▶ _Excerpted records_:
***

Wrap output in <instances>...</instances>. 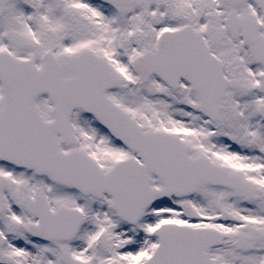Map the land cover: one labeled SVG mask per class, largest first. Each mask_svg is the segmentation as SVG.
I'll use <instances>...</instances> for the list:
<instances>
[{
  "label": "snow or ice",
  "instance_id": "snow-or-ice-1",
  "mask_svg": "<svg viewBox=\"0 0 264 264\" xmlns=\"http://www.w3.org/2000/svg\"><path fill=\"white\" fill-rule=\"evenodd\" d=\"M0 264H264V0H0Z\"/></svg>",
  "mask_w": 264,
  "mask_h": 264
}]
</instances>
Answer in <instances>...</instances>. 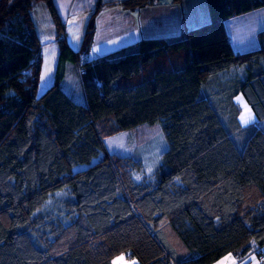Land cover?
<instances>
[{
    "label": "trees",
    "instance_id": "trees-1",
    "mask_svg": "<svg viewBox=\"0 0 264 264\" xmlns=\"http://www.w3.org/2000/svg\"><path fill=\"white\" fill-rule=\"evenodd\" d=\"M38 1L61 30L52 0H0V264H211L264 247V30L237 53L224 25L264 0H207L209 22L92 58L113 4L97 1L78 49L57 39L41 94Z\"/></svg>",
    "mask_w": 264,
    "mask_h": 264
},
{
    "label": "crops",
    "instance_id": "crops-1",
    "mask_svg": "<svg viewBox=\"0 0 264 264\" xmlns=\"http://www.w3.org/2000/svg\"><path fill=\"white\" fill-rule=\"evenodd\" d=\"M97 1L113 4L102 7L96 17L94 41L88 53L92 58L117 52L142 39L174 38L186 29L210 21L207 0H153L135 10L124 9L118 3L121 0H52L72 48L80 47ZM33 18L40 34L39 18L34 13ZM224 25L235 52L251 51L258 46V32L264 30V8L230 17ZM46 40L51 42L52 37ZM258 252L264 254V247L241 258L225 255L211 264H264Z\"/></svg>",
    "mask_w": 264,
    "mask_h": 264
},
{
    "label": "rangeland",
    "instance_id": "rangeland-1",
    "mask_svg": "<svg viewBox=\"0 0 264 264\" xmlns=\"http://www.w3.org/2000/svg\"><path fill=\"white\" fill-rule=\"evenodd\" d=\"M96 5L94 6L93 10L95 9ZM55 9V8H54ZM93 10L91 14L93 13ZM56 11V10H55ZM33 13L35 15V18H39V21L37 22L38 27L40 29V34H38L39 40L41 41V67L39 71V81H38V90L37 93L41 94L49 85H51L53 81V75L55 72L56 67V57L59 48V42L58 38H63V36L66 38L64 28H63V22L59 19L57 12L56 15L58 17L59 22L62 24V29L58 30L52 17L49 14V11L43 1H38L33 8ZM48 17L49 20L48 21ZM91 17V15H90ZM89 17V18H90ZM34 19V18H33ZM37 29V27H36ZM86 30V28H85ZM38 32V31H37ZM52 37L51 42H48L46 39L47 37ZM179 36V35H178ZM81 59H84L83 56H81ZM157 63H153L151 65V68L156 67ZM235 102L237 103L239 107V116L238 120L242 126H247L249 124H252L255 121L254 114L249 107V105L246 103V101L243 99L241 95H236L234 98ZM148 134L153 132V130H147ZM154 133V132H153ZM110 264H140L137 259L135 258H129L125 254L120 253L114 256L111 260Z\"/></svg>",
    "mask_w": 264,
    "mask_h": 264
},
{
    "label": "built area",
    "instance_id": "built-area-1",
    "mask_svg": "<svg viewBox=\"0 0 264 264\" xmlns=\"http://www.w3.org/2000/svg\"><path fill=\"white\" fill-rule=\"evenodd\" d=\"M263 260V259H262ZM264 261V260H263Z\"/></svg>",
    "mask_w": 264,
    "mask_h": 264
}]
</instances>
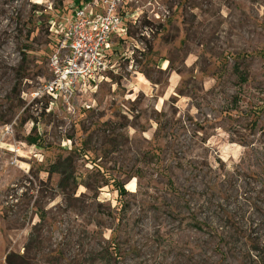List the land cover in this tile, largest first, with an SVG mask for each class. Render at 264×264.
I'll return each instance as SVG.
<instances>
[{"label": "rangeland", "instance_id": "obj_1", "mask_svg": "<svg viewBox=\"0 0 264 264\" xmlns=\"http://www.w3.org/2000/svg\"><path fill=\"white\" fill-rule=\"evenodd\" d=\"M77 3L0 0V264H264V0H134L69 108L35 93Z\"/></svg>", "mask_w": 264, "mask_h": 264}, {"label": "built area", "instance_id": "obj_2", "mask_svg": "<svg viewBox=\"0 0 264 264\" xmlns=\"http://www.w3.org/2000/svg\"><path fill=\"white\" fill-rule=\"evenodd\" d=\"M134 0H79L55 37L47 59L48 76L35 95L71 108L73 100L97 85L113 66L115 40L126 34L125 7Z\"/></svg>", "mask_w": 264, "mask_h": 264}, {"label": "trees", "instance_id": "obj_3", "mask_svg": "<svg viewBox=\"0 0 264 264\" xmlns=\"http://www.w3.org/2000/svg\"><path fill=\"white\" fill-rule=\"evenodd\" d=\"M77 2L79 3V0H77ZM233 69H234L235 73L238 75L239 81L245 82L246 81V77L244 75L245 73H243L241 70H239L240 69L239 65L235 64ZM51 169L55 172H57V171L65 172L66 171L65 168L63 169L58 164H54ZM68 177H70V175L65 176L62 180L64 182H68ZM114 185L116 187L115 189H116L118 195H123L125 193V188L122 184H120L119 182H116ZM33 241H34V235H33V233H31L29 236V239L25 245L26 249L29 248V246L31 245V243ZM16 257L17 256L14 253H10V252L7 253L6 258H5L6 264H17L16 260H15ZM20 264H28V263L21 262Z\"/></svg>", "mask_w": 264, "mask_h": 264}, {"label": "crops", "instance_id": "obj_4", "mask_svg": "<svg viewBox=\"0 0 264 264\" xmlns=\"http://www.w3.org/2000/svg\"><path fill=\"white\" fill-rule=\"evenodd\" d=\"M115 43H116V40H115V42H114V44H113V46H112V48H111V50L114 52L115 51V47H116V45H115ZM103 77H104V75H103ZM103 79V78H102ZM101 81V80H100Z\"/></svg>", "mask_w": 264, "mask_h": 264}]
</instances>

***

▶ _Given task_: Return each line of the material above that contains the word "snow".

▶ _Exercise solution_:
  "label": "snow or ice",
  "instance_id": "snow-or-ice-1",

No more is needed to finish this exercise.